Il est devenu carrément odieux
Je l’ai accompagné jusqu’à l’appartement. Quand il a vu que j’avais pris toutes mes affaires, mes objets, mes vêtements d’été et d’hiver, il a
pété un câble. « Tu n’es plus la femme que j’aimais. Ce mariage a été une erreur. » Les jours, les semaines qui ont suivi, c’est devenu très douloureux. Un soir, je suis revenue chez lui, nous
avons refait l’amour. Il sentait que c’était fini, que nous passions notre dernière nuit ensemble, il me disait qu’il m’aimait, qu’il souffrait.
Ensuite, on a pris chacun un avocat et il est devenu carrément odieux. Il m’a accusée de lui avoir volé des petites cuillères en argent. Il m’a
fait une réputation épouvantable auprès de nos amis. Et puis je suis tombée sur des photos de lui nu, en train de nager aux Antilles avec un autre homme. Il n’y avait plus d’équivoque. Mais
bien sûr, il était gay ! Il s’était bien foutu de moi ! « Tu sais, tout le monde savait qu’il était homo... » me disait-on. Mais alors, pourquoi ne m’avait-on rien dit avant ? Je me sentais la
cruche de service, la naïve, la pauvre fille.
Un homosexuel non déclaré
J’ai rencontré celui qui est actuellement mon mari deux mois après notre séparation. En novembre 2000. Pendant le divorce, il était toujours là,
avec moi. Il me soutenait. Un homme splendide. Grand. Baraqué. Trois ans de moins que moi. Vraiment intelligent, lui. Parce qu’il a l’intelligence du coeur ! Quand tout ça a été fini, il m’a
offert une magnifique bague de fiançailles. Maintenant, il dirige une société de conseil, il a un super salaire, mais, à ce moment-là, il finissait son service militaire, il n’avait vraiment
pas un sou ! On s’est mariés en 2003. A la mairie. J’ai arrêté la pilule. Trois mois après, j’étais enceinte. J’ai eu deux enfants en trois ans. Une fille puis un garçon.

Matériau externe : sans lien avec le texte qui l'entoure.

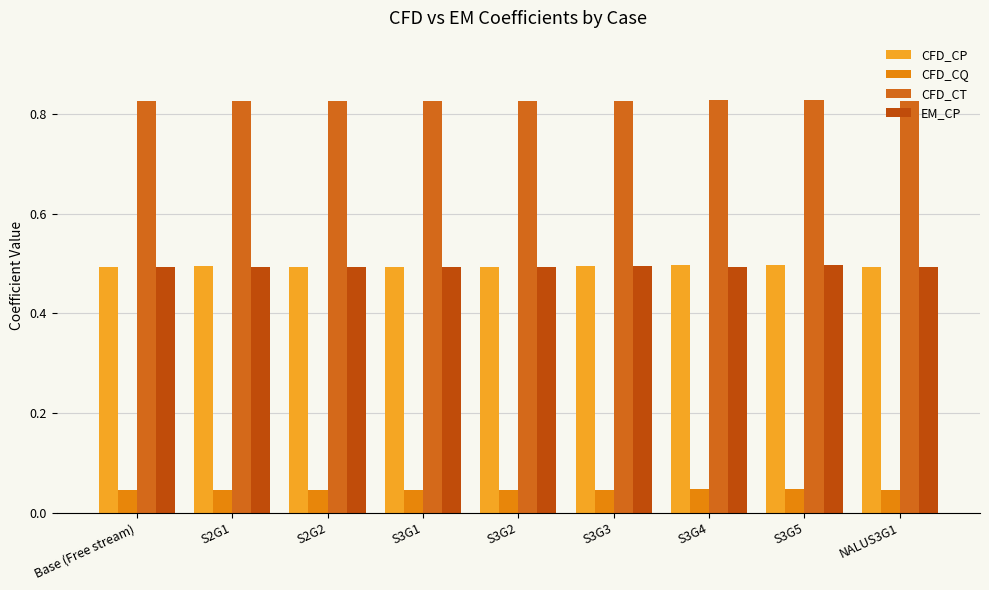

Reading right to left, what are all the values shown in this chart?

CFD_CP: NALUS3G1=0.5	S3G5=0.5	S3G4=0.5	S3G3=0.5	S3G2=0.5	S3G1=0.5	S2G2=0.5	S2G1=0.5	Base (Free stream)=0.5
CFD_CQ: NALUS3G1=0.0	S3G5=0.0	S3G4=0.0	S3G3=0.0	S3G2=0.0	S3G1=0.0	S2G2=0.0	S2G1=0.0	Base (Free stream)=0.0
CFD_CT: NALUS3G1=0.8	S3G5=0.8	S3G4=0.8	S3G3=0.8	S3G2=0.8	S3G1=0.8	S2G2=0.8	S2G1=0.8	Base (Free stream)=0.8
EM_CP: NALUS3G1=0.5	S3G5=0.5	S3G4=0.5	S3G3=0.5	S3G2=0.5	S3G1=0.5	S2G2=0.5	S2G1=0.5	Base (Free stream)=0.5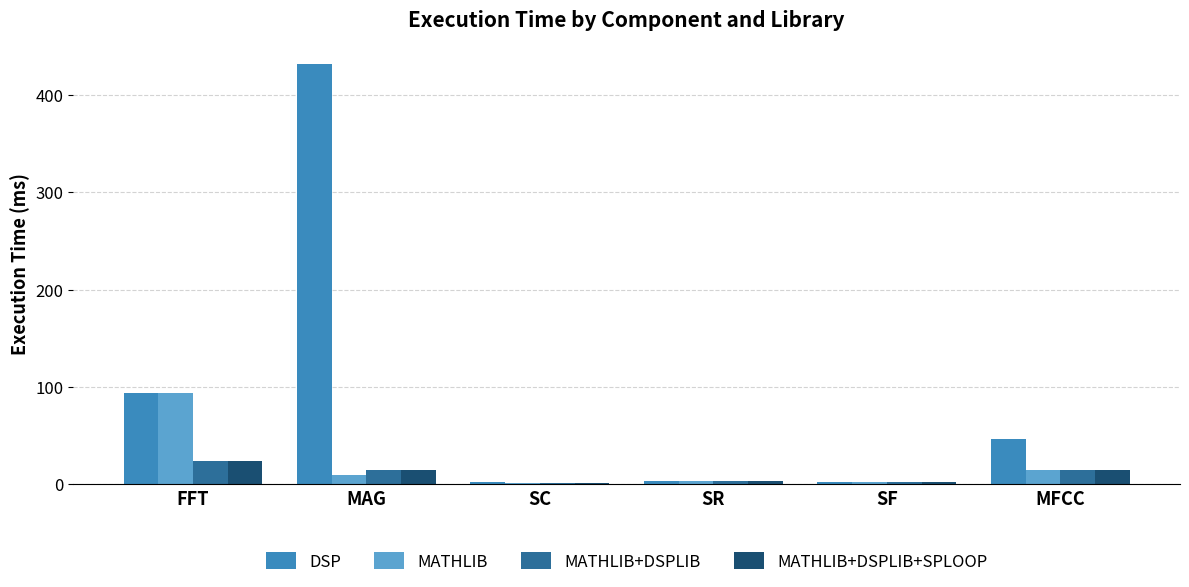

Which category has the highest value in the MATHLIB+DSPLIB series?

FFT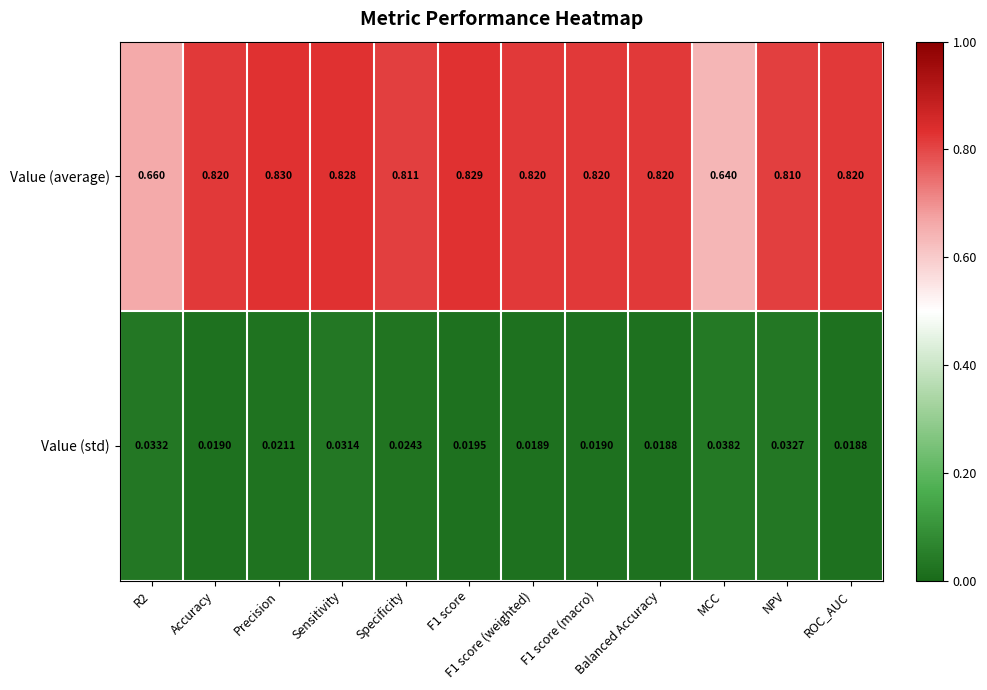

Is the value of Value (average) at Balanced Accuracy greater than the value of Value (std) at Balanced Accuracy?

Yes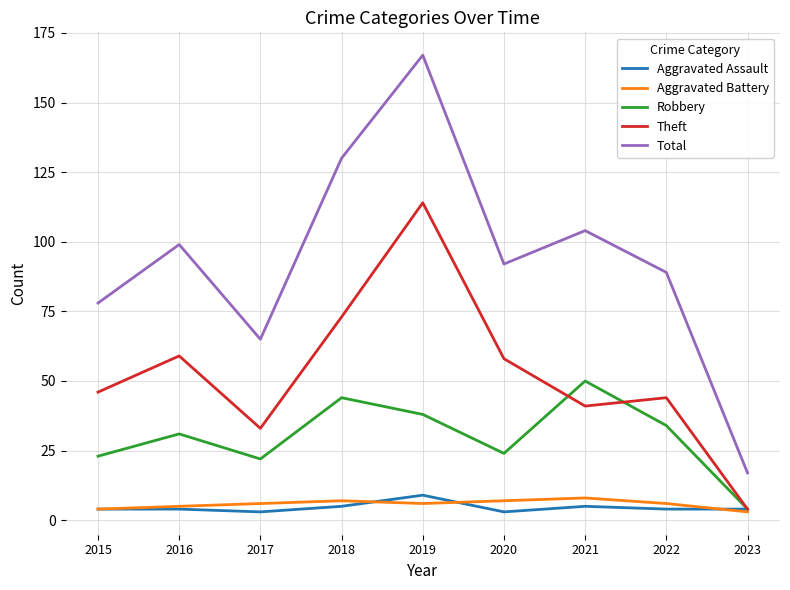

How many interior local valleys does the Total series have?

2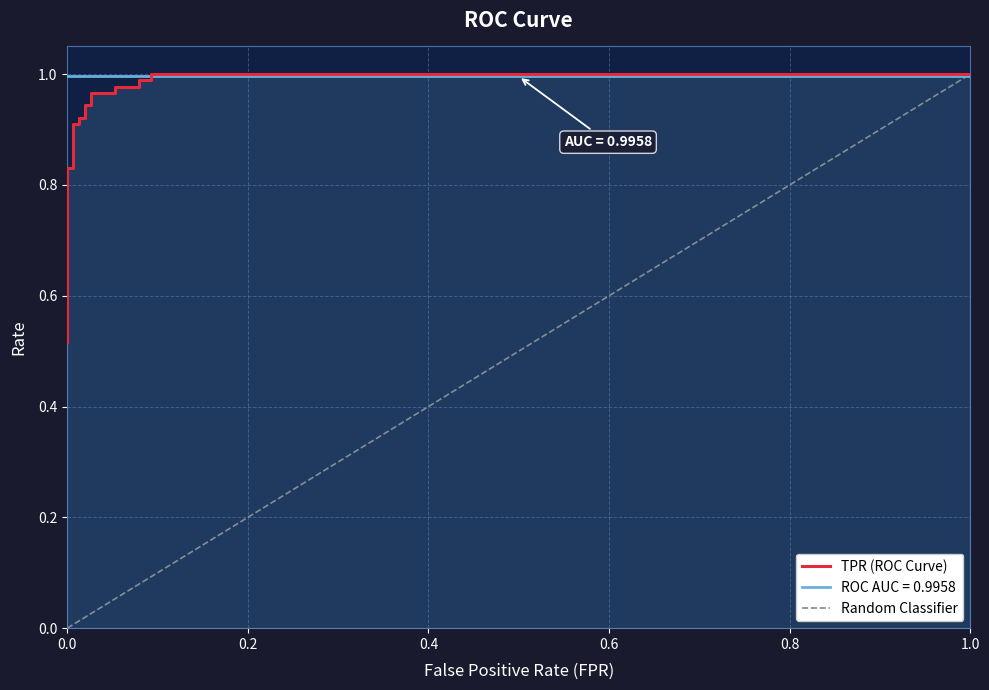

What is the difference between the second highest and minimum values?

0.5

Aujourd’hui, je dirais que mon premier mari était un homosexuel non déclaré avec une réelle volonté de faire sa vie comme un hétéro. Je ne sais
pas ce qu’il est devenu, je n’ai plus de nouvelles de lui. On me dit qu’il est maintenant complètement homo… Moi, j’ai revendu sur eBay la robe blanche que je portais quand je me suis mariée
avec lui. Je me suis débarrassée de toutes ses photos. Professionnellement, je réussis très bien et je peux dire qu’aujourd’hui je suis vraiment heureuse. Cette histoire, mon mari et moi,
maintenant on en rit. Mais je vous assure, ça a été dur. Pendant sept ans, j’ai vraiment porté ma croix.